A boardroom dispute over strategy leaves Health Care Service Corp. in limbo at a time of convulsive change in healthcare.
After three years at the helm, CEO Paula Steiner left the Chicago-based health insurance giant last month—followed by Chief Financial Officer Eric Feldstein. Crain's has learned Steiner clashed with HCSC directors over long-term growth plans at the nation's sixth-largest health insurer. Board members had grown frustrated with Steiner's relatively cautious expansion strategy amid rapid industry consolidation.
HCSC, which owns Blue Cross & Blue Shield plans in Illinois and four other states, has stayed out of the large-scale dealmaking that's reshaping healthcare in the U.S. Under Steiner, the $36 billion-revenue company has focused on its local markets and financial performance. Other big insurers, meanwhile, have engineered multibillion-dollar transactions that obliterate traditional boundaries between insurers, pharmacies and doctors.
"There's a universal agreement that the way health insurance and healthcare overall currently operate is not sustainable," says Doniella Pliss, an associate director at insurance rater A.M. Best. Insurers are under pressure from employer groups, the government and the market "to go out there and do something different."
Among those taking the cue is UnitedHealth Group. The nation's biggest health insurance company paid $13 billion for pharmacy benefit manager Catamaran in 2015 and spent additional billions acquiring physicians groups, including the $4.3 billion purchase of DaVita Medical Group in June.
Last year's $70 billion merger of Aetna and CVS Health joined one of the nation's largest health insurers with its biggest pharmacy chain. The two, which intend to transform healthcare delivery, are in the process of launching a network to provide more vulnerable beneficiaries with access to local resources to address social factors that affect health.
Meanwhile, Cigna bought pharmacy benefit manager Express Scripts for $67 billion last year. And Anthem this year launched its own pharmacy benefit manager, IngenioRx. Humana, for its part, has opened clinics—some inside Walgreens stores—while doubling down on Medicare Advantage business. The insurer says it expects 16 percent growth in the lucrative, fast-growing segment this year.
Under pressure to reduce healthcare costs and improve outcomes for members, HCSC's rivals have found creative ways to get closer to patients. Companies are positioning themselves to become not only insurers but providers of services by building more efficient delivery systems that they can control, Pliss says.
Bulking up has helped larger payers create economies of scale and expand capabilities as the healthcare landscape shifts.
It's clear, Pliss adds, that HCSC's focus has been, "What's valuable for our members today, rather than what's going to be valuable for the market three years from now?"
As competitors have pursued mergers and acquisitions, HCSC has mostly opted to invest in its existing markets and offerings.
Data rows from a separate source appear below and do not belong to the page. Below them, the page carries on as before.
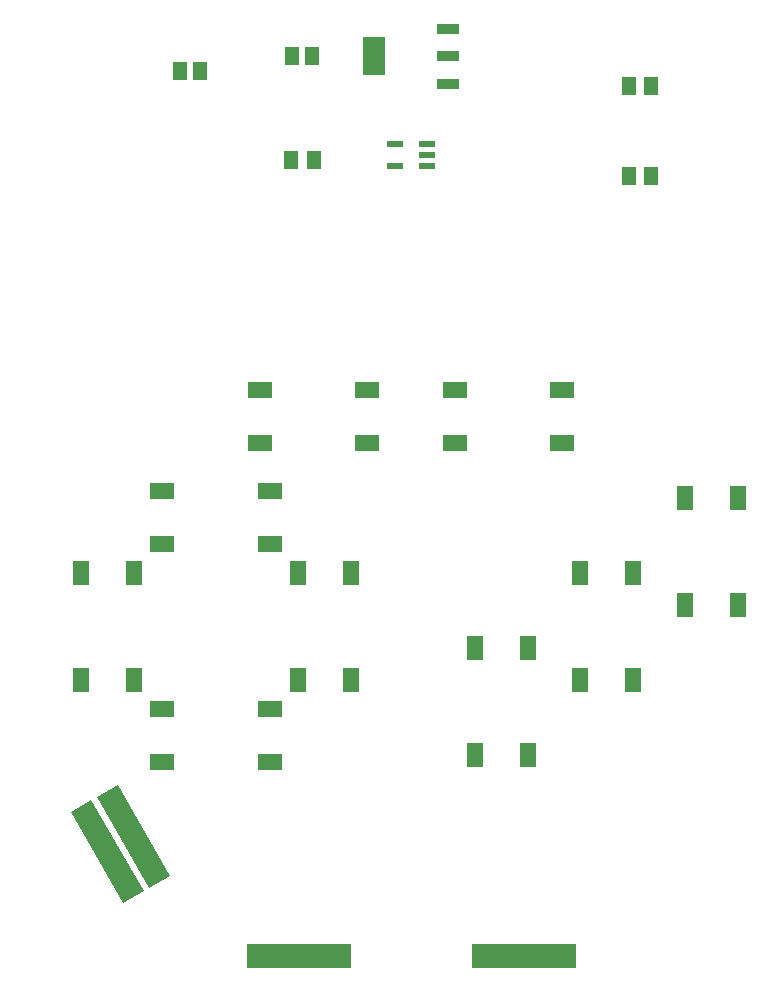
<source format=gbr>
G04 EAGLE Gerber X2 export*
G75*
%MOMM*%
%FSLAX34Y34*%
%LPD*%
%AMOC8*
5,1,8,0,0,1.08239X$1,22.5*%
G01*
%ADD10R,8.890000X2.032000*%
%ADD11R,2.100000X1.400000*%
%ADD12R,1.400000X2.100000*%
%ADD13R,1.320800X0.558800*%
%ADD14R,1.300000X1.500000*%
%ADD15R,1.850000X0.900000*%
%ADD16R,1.850000X3.200000*%


D10*
X-95250Y-533400D03*
X95250Y-533400D03*
G36*
X-221524Y-475374D02*
X-265973Y-398386D01*
X-248376Y-388226D01*
X-203927Y-465214D01*
X-221524Y-475374D01*
G37*
G36*
X-243749Y-488074D02*
X-288198Y-411086D01*
X-270601Y-400926D01*
X-226152Y-477914D01*
X-243749Y-488074D01*
G37*
D11*
X-210600Y-184425D03*
X-210600Y-139425D03*
X-119600Y-139425D03*
X-119600Y-184425D03*
X-119600Y-323575D03*
X-119600Y-368575D03*
X-210600Y-368575D03*
X-210600Y-323575D03*
D12*
X-234675Y-299500D03*
X-279675Y-299500D03*
X-279675Y-208500D03*
X-234675Y-208500D03*
X-50525Y-299500D03*
X-95525Y-299500D03*
X-95525Y-208500D03*
X-50525Y-208500D03*
X98700Y-363000D03*
X53700Y-363000D03*
X53700Y-272000D03*
X98700Y-272000D03*
X187600Y-299500D03*
X142600Y-299500D03*
X142600Y-208500D03*
X187600Y-208500D03*
X276500Y-236000D03*
X231500Y-236000D03*
X231500Y-145000D03*
X276500Y-145000D03*
D11*
X-128050Y-98700D03*
X-128050Y-53700D03*
X-37050Y-53700D03*
X-37050Y-98700D03*
X37050Y-98700D03*
X37050Y-53700D03*
X128050Y-53700D03*
X128050Y-98700D03*
D13*
X13716Y135382D03*
X13716Y144780D03*
X13716Y154178D03*
X-13716Y154178D03*
X-13716Y135382D03*
D14*
X-101575Y140970D03*
X-82575Y140970D03*
X203175Y127000D03*
X184175Y127000D03*
D15*
X31000Y205600D03*
X31000Y228600D03*
X31000Y251600D03*
D16*
X-31000Y228600D03*
D14*
X203175Y203200D03*
X184175Y203200D03*
X-195825Y215900D03*
X-178825Y215900D03*
X-83575Y228600D03*
X-100575Y228600D03*
M02*

</source>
With 16 million members, HCSC's revenue increased 10 percent to $35.9 billion last year. It's the dominant insurer in Illinois, Montana and Oklahoma—and it's a close No. 2 in New Mexico and Texas, according to data compiled by the Kaiser Family Foundation.
For more than a decade the insurer has partially owned pharmacy benefit manager Prime Therapeutics, along with other Blues plans. And to better control the cost and quality of medical care, it's opening 10 primary care clinics in Dallas and Houston next year. Blue Cross & Blue Shield of Illinois recently opened the Blue Door Neighborhood Center in Pullman, which aims to connect residents with community resources.
Still, HCSC directors worried the company wasn't building the heft and capabilities to keep pace with larger competitors and marketplace changes. Now it needs a new CEO pronto.
HCSC board member and former energy executive David Lesar is serving as interim CEO. A potential contender for the permanent role is newly named HCSC President Maurice Smith, who has been with the organization for more than two decades and led Blue Cross of Illinois before Steiner's departure.
Steiner and Feldstein could not be reached for comment. HCSC declined to make someone available for an interview.
"The person that is the right leader for the last five years may not necessarily be the right person for the next five," says Nate Akers, associate director of healthcare at Chicago-based Navigant Consulting. "This is a good example of proactive corporate governance and, frankly, you don't see that every day."
Moving forward, HCSC will likely seek growth in Medicaid and Medicare Advantage, Akers says. Behavioral health could be another opportunity for the insurer, he adds. But getting bigger quickly, likely through acquisitions, may be the top item on the new CEO's agenda.